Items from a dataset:
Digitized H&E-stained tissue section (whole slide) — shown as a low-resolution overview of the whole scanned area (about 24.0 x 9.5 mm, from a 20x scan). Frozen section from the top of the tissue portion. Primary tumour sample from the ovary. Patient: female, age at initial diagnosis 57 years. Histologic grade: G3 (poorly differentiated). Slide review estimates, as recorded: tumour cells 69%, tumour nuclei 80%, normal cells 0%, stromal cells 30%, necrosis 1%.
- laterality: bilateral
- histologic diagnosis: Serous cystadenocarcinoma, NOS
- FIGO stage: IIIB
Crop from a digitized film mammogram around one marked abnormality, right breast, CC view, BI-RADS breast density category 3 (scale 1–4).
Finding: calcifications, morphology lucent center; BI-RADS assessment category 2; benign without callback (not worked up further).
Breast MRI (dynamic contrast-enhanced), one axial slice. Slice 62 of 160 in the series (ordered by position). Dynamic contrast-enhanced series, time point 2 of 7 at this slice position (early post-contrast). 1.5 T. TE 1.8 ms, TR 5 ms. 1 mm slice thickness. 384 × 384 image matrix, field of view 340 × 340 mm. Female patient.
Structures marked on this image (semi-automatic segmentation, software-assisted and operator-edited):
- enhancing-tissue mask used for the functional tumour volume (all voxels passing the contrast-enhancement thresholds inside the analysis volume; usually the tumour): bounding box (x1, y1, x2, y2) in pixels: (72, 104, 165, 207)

Activity | If a line in the records contains the string "contrast", copy it out.

Exercise response |
Breast MRI (dynamic contrast-enhanced), one axial slice. Slice 62 of 160 in the series (ordered by position). Dynamic contrast-enhanced series, time point 2 of 7 at this slice position (early post-contrast). 1.5 T. TE 1.8 ms, TR 5 ms. 1 mm slice thickness. 384 × 384 image matrix, field of view 340 × 340 mm. Female patient.
- enhancing-tissue mask used for the functional tumour volume (all voxels passing the contrast-enhancement thresholds inside the analysis volume; usually the tumour): bounding box (x1, y1, x2, y2) in pixels: (72, 104, 165, 207)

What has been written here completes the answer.